*Zu erledigen*
Gib aus dem folgenden Textauszug den Abschnitt von „Nach der Pause“ bis „oben beschriebene Hinrichtung.“ wortgetreu wieder.

*Textauszug*

═══

Nach der Pause löst sich der Salon auf, die beiden
Einzelteile drehen sich, werden genauer gesagt von dem um das Klosterherumlungernden
Pöbel gedreht, die alte Welt gerät ins Wanken. Immer mehr nähern sich diese
bedrohlichen dunklen Gestalten dem Kloster. Der Bruder besucht Blanche ein
letztes Mal und wird dann auf der Straße ermordet. Dann flieht Blanche aus dem
Kloster, erschreckt durch den Schwur der Nonnen, gemeinsam das Martyrium zu
erleiden, als die Kommissare das Kloster räumen lassen. Der Salon fügt sich
wieder zusammen. Wir sehen das Anfangsbild mit der kauernden Blanche. Bis
hierher war die Inszenierung als Rückblick gedacht. Es folgt das Bild mit den
Nonnen im Kerker und schließlich die oben beschriebene Hinrichtung.
Die Kostüme von Uta Meenen greifen bei der Familie von
Blanche Kleidung des Ancien Régime auf. Bei den Nonnen ist als Detail doch
anzumerken, dass es sich um „unbeschuhte Karlmelitinnen“ handelt, es wären also
statt der Schuhe Sandalen passend gewesen. Das Volk ist konsequent in Schwarz
gekleidet, um die Bedrohlichkeit zu unterstreichen, hier allerdings in einer
erst für das 19. Jahrhundert typischen Kleidung, aber solche Kostümkollagen
sind ja gerade üblich.
Die gesanglichen Leistungen sind unterschiedlich.

═══

*Zeilen*
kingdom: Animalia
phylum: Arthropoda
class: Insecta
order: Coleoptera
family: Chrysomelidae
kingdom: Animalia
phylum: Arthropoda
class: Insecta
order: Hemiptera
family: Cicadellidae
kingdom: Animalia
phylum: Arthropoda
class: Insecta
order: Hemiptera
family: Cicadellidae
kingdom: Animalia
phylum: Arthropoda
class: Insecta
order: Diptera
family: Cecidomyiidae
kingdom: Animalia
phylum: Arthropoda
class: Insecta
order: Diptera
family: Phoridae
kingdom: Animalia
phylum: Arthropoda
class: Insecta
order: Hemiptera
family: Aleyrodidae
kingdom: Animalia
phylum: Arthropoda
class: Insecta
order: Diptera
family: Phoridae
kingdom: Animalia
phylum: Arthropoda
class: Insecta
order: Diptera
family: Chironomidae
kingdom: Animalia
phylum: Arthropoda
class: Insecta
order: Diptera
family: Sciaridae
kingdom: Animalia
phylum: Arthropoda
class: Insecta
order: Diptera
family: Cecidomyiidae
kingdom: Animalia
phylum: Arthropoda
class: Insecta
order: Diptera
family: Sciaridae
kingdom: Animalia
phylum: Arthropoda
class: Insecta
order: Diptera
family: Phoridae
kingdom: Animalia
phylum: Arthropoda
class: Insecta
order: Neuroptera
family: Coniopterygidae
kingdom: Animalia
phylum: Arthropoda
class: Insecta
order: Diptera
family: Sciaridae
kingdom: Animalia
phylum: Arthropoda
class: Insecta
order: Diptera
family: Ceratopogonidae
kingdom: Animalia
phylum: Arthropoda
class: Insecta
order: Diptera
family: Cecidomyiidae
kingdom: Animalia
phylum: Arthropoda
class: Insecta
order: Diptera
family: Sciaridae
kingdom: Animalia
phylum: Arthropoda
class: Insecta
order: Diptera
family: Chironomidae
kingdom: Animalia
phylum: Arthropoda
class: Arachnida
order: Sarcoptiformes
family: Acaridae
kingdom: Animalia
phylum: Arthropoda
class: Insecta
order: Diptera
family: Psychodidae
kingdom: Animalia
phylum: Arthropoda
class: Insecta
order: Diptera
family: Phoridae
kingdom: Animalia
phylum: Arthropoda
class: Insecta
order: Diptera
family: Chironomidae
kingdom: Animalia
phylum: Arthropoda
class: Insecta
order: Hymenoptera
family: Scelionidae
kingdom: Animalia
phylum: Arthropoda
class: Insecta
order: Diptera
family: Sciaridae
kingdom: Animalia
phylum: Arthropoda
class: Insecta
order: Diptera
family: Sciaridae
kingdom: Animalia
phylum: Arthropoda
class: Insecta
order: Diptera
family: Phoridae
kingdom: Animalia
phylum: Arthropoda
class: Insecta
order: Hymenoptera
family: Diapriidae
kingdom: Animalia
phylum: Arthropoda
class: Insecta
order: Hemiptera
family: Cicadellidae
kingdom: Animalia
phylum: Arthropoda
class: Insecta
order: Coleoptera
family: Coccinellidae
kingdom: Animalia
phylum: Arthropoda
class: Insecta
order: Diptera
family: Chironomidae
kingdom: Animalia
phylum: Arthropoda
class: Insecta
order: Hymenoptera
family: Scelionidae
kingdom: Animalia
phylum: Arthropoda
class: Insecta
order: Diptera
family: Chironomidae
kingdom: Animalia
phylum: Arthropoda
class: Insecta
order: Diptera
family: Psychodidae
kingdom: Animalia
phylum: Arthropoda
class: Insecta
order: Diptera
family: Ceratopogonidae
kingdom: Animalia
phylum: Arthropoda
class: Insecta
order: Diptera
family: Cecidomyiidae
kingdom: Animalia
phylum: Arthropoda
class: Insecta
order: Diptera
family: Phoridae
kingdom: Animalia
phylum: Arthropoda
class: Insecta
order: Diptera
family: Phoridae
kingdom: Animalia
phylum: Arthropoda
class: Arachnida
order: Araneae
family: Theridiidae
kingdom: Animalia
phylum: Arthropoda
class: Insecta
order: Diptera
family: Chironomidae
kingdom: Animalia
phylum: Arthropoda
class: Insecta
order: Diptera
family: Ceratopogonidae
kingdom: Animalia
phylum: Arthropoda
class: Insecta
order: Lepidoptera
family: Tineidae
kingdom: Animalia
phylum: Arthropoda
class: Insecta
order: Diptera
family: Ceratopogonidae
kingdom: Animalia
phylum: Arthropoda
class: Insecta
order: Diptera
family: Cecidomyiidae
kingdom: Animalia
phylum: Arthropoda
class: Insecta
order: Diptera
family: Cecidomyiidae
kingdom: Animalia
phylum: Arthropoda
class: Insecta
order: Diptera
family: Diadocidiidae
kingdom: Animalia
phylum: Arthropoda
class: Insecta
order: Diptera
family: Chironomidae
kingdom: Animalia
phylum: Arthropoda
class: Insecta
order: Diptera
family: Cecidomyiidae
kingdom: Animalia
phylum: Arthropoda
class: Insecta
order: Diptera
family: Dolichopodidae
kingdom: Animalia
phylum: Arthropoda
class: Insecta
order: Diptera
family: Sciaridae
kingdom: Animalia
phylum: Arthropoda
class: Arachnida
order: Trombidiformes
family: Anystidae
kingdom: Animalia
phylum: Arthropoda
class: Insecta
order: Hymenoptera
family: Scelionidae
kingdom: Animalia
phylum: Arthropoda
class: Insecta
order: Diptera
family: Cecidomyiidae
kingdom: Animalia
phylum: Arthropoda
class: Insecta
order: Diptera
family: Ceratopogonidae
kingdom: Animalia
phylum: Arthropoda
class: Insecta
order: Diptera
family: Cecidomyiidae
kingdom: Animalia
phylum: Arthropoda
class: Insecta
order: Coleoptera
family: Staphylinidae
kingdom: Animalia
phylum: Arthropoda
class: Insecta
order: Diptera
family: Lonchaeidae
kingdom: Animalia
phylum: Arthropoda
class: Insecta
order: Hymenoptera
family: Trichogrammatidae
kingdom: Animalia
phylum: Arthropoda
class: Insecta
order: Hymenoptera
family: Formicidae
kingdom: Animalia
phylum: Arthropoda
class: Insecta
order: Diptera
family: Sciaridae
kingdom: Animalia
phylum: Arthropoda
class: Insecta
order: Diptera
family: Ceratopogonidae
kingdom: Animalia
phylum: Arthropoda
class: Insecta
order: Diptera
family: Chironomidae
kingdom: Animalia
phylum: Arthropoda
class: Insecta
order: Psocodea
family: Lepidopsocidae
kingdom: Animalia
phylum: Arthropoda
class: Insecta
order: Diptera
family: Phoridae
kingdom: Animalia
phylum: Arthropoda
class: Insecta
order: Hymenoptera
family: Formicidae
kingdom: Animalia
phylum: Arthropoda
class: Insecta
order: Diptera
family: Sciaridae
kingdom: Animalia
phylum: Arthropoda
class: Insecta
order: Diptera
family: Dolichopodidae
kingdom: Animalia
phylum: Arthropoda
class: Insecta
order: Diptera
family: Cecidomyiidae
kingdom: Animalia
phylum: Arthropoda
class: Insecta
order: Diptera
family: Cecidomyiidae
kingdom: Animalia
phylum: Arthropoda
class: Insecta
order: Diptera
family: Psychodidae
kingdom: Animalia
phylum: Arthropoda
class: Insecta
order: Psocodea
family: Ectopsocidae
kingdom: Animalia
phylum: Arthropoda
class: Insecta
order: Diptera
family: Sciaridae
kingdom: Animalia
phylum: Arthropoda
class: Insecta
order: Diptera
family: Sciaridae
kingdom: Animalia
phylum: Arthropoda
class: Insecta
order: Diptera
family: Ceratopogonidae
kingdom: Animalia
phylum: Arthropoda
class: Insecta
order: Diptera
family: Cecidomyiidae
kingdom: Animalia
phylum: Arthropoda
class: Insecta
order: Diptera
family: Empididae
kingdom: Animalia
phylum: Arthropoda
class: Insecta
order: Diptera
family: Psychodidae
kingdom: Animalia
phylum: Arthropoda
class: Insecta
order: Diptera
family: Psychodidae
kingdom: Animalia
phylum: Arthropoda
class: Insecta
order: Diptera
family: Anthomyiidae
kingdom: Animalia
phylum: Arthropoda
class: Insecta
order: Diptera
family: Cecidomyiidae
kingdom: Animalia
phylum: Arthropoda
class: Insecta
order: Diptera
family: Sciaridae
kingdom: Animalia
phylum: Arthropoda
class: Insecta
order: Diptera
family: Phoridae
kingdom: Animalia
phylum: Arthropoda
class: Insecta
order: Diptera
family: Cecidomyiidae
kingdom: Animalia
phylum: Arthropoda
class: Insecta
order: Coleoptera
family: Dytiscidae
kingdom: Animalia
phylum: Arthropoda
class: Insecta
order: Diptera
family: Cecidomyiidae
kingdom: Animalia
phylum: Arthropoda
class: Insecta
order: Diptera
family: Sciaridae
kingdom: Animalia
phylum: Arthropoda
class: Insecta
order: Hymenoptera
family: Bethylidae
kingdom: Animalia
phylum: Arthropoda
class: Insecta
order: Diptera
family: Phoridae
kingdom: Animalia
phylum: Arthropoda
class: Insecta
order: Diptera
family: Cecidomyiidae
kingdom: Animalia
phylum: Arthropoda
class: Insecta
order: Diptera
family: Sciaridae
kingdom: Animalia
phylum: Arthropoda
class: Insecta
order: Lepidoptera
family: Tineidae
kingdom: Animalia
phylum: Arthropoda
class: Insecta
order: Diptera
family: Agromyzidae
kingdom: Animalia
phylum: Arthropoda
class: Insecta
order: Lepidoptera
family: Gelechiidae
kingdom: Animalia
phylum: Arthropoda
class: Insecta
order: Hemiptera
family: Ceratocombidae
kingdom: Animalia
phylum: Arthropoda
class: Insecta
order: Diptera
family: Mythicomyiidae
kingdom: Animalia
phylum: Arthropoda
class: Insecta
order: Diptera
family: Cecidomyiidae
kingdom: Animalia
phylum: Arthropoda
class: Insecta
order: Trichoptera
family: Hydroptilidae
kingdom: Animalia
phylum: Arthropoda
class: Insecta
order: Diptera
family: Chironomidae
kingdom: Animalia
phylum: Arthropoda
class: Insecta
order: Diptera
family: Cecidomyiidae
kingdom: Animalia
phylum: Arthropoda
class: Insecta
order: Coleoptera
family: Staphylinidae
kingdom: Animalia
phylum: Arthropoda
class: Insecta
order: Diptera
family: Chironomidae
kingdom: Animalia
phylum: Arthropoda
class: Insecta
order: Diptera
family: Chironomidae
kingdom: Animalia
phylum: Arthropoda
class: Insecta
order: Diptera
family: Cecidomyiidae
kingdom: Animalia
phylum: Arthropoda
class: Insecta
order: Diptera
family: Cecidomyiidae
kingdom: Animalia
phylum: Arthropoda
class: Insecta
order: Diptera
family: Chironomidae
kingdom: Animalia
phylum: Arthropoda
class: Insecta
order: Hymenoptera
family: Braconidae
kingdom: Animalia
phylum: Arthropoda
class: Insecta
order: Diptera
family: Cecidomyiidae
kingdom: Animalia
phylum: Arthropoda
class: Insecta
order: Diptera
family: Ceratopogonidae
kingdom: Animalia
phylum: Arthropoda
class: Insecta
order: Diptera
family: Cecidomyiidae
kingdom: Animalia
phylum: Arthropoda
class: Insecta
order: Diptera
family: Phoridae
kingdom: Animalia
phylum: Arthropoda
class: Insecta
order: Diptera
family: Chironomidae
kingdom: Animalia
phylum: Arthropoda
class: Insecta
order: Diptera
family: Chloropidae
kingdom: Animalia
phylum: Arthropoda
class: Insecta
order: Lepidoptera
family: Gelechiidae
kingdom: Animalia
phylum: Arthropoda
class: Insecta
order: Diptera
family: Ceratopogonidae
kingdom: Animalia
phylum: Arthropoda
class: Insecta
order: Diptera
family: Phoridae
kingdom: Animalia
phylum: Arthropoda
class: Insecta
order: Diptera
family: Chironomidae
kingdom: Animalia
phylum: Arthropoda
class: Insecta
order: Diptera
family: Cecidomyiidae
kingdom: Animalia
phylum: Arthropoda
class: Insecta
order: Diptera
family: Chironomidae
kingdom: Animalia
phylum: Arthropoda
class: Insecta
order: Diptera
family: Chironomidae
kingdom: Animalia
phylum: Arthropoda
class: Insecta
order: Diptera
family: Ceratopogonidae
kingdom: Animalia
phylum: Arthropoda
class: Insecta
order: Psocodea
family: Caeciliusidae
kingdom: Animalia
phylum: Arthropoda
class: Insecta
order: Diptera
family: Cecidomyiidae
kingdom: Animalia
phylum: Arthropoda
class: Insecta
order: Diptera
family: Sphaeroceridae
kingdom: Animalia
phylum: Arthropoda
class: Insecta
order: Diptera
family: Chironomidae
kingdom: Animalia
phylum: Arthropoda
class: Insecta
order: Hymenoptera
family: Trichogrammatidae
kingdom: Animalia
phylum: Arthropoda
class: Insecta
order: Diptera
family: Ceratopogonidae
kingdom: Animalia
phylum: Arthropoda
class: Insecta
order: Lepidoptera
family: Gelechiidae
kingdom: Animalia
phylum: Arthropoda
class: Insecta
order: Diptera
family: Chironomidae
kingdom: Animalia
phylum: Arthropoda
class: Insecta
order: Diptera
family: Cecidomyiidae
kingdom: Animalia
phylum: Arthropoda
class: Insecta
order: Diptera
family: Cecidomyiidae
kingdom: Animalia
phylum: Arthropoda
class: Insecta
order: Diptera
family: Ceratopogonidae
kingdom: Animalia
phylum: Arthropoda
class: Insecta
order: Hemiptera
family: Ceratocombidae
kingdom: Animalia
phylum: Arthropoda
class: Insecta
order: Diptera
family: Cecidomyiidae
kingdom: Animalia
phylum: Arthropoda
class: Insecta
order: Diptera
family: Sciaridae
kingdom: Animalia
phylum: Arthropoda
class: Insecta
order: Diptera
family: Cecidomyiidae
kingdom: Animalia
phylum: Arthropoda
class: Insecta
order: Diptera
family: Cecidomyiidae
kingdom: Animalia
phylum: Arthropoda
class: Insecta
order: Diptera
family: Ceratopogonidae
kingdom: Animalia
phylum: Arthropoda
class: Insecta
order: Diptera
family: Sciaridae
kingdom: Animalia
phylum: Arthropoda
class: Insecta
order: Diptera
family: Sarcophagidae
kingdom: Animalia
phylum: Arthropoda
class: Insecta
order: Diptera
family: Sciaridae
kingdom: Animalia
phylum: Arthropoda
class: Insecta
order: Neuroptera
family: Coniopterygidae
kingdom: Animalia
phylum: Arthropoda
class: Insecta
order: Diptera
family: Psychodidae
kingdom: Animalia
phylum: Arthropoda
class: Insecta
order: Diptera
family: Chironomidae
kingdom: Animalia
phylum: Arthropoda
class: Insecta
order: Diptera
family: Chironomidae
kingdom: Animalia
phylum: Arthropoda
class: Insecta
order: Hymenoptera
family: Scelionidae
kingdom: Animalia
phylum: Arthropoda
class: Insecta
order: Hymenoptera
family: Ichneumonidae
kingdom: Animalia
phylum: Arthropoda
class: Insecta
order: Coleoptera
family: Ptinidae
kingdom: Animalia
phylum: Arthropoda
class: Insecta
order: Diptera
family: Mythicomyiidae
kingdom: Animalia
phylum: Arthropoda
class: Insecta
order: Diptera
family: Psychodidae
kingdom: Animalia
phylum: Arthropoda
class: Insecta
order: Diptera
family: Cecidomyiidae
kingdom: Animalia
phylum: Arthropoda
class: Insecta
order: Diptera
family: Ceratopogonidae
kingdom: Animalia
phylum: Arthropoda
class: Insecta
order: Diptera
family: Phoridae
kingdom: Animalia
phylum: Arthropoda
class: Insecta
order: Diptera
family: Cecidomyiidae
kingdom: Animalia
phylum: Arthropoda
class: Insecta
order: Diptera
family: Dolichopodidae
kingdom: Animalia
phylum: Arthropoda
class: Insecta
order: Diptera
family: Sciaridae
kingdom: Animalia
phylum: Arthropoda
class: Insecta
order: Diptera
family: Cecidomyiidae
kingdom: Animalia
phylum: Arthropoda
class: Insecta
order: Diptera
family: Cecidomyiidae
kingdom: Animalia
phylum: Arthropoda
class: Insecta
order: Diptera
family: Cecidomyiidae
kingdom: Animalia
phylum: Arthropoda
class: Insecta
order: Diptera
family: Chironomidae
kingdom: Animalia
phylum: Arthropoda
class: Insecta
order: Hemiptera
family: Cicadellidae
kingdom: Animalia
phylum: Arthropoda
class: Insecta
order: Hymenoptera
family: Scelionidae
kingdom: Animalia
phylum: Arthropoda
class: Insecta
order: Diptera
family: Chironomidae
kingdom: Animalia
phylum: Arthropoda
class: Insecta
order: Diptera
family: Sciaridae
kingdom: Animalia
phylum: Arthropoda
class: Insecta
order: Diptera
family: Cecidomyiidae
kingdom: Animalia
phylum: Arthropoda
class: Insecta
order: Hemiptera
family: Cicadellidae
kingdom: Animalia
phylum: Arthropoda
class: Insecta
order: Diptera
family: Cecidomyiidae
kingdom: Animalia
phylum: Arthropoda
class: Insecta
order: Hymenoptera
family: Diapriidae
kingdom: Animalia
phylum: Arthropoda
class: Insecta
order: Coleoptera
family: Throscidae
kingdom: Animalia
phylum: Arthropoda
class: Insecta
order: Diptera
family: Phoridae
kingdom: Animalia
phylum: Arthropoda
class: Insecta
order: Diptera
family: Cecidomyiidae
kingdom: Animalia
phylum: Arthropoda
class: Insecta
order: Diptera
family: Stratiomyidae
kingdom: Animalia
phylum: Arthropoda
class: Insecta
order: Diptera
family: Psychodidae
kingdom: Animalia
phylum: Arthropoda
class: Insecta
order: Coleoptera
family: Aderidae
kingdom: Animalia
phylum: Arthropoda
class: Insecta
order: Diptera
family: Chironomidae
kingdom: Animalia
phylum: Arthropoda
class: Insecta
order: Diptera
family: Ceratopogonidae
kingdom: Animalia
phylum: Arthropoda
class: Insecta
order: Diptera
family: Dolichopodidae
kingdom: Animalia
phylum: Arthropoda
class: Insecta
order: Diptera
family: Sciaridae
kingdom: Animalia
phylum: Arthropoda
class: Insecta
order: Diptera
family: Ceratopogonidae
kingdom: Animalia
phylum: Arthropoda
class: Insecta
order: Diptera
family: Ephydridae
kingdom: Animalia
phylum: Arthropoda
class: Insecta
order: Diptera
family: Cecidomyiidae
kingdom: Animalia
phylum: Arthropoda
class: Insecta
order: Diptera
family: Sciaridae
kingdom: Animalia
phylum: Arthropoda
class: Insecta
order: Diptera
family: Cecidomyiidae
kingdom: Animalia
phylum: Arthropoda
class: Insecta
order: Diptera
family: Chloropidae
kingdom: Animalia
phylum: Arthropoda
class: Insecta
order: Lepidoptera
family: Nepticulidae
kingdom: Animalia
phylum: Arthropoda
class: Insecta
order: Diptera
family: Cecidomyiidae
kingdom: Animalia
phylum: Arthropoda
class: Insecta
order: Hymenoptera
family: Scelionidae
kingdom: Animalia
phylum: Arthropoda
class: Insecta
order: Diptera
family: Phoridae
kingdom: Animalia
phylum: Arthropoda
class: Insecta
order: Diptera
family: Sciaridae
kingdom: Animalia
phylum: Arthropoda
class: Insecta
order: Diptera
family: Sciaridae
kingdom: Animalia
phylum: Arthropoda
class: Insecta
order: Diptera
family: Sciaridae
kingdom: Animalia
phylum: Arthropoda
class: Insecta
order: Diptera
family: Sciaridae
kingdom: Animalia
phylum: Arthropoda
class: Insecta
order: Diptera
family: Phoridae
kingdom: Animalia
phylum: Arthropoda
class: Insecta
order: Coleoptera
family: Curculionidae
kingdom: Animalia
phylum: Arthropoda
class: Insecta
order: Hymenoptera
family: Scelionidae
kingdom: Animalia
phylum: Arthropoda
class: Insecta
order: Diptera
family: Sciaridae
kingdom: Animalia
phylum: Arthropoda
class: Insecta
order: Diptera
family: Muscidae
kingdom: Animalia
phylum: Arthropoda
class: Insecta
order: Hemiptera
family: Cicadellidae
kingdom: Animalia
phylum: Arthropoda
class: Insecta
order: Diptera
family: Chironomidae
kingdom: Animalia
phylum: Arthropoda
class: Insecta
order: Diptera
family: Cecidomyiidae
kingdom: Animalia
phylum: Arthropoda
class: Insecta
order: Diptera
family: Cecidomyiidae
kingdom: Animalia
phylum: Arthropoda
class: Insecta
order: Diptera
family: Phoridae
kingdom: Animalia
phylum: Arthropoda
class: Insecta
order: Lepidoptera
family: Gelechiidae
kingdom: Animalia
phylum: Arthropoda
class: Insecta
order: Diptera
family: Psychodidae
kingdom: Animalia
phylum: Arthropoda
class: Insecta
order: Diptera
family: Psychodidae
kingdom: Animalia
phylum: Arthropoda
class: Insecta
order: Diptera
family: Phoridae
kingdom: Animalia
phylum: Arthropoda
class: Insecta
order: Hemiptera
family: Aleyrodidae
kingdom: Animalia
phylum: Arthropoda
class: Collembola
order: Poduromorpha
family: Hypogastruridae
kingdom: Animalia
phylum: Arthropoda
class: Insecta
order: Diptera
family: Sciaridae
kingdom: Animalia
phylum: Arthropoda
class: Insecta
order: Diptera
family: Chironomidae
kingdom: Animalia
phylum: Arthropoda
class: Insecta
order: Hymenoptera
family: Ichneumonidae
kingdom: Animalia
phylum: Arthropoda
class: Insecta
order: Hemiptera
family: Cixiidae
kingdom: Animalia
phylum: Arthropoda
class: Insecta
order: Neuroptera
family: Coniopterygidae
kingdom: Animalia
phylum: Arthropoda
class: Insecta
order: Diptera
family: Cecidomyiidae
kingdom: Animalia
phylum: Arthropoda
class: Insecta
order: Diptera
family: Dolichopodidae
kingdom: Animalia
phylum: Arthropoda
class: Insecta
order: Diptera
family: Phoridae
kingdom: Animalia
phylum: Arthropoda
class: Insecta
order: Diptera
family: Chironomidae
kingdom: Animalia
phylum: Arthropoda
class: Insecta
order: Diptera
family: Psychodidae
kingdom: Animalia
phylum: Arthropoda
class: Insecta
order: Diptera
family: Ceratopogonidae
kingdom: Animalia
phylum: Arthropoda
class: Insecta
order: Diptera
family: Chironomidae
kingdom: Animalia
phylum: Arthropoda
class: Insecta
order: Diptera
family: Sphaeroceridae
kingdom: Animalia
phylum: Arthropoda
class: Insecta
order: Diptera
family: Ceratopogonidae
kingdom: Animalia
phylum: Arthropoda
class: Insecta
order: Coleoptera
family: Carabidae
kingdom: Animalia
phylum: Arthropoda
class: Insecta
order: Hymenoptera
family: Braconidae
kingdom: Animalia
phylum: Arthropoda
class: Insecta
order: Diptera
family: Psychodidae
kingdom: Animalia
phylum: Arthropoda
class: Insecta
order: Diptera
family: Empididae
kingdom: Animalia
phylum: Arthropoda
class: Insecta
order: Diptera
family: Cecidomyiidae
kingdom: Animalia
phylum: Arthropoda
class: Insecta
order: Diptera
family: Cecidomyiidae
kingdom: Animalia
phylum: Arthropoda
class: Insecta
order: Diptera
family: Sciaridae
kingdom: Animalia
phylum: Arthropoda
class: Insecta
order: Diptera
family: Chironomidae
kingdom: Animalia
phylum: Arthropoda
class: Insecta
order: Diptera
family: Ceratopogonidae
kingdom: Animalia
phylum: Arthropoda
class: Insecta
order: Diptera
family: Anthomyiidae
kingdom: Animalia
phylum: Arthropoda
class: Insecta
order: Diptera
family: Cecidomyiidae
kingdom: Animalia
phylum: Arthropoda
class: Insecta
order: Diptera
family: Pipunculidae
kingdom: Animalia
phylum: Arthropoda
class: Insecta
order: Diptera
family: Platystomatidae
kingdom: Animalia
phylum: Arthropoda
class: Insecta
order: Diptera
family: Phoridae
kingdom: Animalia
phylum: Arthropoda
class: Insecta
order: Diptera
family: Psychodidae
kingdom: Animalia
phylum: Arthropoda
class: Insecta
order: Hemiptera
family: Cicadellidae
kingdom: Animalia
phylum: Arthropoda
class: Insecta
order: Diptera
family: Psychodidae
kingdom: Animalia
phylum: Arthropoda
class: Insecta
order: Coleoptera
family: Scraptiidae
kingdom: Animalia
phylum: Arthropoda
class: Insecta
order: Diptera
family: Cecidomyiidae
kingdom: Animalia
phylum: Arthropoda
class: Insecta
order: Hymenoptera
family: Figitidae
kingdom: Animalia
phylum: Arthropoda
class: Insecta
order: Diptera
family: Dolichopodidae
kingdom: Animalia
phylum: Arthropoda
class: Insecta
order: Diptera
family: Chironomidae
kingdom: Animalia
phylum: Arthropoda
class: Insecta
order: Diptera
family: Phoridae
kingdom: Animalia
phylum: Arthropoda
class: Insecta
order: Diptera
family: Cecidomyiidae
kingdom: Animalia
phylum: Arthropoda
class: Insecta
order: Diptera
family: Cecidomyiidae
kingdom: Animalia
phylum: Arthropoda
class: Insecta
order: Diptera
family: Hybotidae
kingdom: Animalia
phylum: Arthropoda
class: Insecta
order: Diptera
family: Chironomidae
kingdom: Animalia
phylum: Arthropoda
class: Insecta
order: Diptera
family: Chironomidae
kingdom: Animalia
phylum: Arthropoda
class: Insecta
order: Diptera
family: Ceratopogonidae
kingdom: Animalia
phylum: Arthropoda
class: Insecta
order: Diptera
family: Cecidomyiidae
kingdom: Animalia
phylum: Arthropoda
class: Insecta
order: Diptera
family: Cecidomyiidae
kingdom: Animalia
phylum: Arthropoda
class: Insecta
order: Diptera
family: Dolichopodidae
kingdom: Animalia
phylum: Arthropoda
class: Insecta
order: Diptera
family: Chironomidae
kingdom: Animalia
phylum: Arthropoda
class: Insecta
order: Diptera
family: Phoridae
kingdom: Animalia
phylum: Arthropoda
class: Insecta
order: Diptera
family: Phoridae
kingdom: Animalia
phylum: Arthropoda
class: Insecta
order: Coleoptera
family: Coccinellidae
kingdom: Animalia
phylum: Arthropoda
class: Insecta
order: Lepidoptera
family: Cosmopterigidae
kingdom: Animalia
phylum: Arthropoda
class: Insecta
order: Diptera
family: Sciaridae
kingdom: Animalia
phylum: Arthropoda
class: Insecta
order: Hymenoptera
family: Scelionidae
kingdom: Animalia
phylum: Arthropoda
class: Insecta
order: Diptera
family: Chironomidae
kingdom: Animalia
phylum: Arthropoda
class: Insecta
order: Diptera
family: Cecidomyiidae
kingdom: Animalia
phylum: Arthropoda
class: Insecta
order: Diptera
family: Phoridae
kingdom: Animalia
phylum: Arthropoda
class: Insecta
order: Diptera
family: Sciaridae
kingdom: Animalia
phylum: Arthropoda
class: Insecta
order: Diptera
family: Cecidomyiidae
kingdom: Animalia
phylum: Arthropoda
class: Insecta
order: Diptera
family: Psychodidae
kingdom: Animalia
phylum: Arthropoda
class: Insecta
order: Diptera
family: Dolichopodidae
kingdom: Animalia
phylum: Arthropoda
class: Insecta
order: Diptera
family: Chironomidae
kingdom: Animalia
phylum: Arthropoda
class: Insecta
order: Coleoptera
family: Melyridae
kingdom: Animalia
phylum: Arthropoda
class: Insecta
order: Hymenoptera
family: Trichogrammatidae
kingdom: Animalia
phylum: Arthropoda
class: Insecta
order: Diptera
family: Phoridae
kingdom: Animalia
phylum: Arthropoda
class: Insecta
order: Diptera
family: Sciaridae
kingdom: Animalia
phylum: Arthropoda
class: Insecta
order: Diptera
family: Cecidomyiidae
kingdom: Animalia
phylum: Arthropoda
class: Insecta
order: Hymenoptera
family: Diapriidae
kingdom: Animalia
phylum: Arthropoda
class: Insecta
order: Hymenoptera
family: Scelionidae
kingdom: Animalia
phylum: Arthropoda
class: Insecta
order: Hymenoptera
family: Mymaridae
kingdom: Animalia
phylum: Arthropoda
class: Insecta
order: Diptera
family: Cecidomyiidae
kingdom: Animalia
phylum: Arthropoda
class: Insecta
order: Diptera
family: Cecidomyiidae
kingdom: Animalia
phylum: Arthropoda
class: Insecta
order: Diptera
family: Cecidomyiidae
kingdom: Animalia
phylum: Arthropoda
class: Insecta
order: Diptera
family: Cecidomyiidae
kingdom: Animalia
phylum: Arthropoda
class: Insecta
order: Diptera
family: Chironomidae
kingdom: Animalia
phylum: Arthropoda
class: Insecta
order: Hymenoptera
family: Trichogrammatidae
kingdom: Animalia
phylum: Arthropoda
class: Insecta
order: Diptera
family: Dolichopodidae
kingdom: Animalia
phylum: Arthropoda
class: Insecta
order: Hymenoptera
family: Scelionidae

═══

*Die Ausgabe*
Nach der Pause löst sich der Salon auf, die beiden
Einzelteile drehen sich, werden genauer gesagt von dem um das Klosterherumlungernden
Pöbel gedreht, die alte Welt gerät ins Wanken. Immer mehr nähern sich diese
bedrohlichen dunklen Gestalten dem Kloster. Der Bruder besucht Blanche ein
letztes Mal und wird dann auf der Straße ermordet. Dann flieht Blanche aus dem
Kloster, erschreckt durch den Schwur der Nonnen, gemeinsam das Martyrium zu
erleiden, als die Kommissare das Kloster räumen lassen. Der Salon fügt sich
wieder zusammen. Wir sehen das Anfangsbild mit der kauernden Blanche. Bis
hierher war die Inszenierung als Rückblick gedacht. Es folgt das Bild mit den
Nonnen im Kerker und schließlich die oben beschriebene Hinrichtung.